The state-of-the-art Thresher was the world’s first nuclear-powered submarine, a specialized ‘hunter-killer’ launched at the Portsmouth Naval Shipyard in Maine in July 1960. Exactly what happened to the sub is still a mystery with competing theories and conspiracy theories.

The Thresher went through sea trials in 1961. “Her pressure hull, constructed of HY-80 steel, would enable her to dive to some 1,300 feet - unprecedented for a US submarine,” according to the US Naval Institute

There was some concern about her instrumentation and, while in port in San Juan, the crew reported problems with her diesel generator and had trouble restarting her nuclear reactor - but the problems didn’t cause undue concern as the Thresher was undergoing sea trials and adjustments were being made. Less than two years later, however, the Thresher and the 129 men aboard unexpectedly plunged to the sea floor in April 1963 where they lay for decades, about 300 miles off the coast of New England.

Navy documents declassified in 2021 reveal that a search team sent to locate the Thresher thought some of the sub crew may have survived for 24 hours after the vessel was thought to have imploded.

The US was investigating nuclear subs when the Titanic was discovered
The Thresher, launched July 9, 1960 at the Portsmouth Navy Yard, Maine


The loss of four subs in one year

The Scorpion sank with 99 men aboard in May 1968, the second nuclear submarine lost to the US Navy and one of the four mysterious submarine disappearances that same year.

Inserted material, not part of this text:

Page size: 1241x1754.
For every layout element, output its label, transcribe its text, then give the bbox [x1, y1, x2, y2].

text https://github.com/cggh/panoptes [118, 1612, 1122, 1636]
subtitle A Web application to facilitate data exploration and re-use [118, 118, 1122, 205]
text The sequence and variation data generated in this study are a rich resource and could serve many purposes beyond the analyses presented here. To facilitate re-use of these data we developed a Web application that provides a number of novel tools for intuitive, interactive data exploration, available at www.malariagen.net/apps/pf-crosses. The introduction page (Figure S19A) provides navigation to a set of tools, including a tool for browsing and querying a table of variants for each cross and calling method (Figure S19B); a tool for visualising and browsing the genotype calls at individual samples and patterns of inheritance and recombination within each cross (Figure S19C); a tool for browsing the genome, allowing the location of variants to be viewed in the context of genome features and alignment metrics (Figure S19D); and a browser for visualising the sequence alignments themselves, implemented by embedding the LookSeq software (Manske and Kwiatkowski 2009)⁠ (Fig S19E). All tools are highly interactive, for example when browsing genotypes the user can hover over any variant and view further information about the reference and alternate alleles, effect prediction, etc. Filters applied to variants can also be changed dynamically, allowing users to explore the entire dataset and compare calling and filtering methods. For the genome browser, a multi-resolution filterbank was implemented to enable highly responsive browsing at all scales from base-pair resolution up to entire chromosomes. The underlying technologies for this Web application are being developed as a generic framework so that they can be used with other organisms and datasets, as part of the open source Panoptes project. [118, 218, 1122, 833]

The other submarines included Israel’s INS Dakar, France’s Minerve, and the Soviet sub K-129.

Both the Thresher and Scorpion disappeared in the North Atlantic Ocean at between 10,000 and 15,000 feet and the US Navy had quite a few questions about the cause of their demise (were they shot down?) and the fate of the nuclear reactors that powered the submarines.

Ballard determined that there was no environmental impact and that Thresher probably met its demise after a piping failure led to a nuclear power collapse. The fate of the Scorpion was less clear-cut. Over the years, speculation has ranged from a defective torpedo to a Soviet attack.

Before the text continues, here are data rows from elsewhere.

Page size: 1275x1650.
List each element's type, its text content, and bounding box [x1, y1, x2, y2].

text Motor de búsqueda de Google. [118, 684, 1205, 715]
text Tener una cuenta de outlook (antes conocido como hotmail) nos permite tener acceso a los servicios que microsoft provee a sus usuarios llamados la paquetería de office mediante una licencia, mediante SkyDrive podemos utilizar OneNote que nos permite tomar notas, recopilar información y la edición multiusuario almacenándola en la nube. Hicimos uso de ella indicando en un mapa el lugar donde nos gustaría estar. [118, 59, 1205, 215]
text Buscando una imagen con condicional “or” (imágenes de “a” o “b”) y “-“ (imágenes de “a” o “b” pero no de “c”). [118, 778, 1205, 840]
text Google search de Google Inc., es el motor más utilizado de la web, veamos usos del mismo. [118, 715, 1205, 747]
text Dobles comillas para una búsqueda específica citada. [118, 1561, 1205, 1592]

The US was investigating nuclear subs when the Titanic was discovered
The Scorpion: Her wreck was found 400 miles southwest of the Azores

The discovery of the Titanic

Ballard found the Titanic while searching for the sunken submarines. He had just 12 days left in his mission when he followed a debris trail laid out according to the physics of the currents, National Geography reports.

Ballard has since used the technique to find other sunken ships and treasures, including his expeditions to the Black Sea.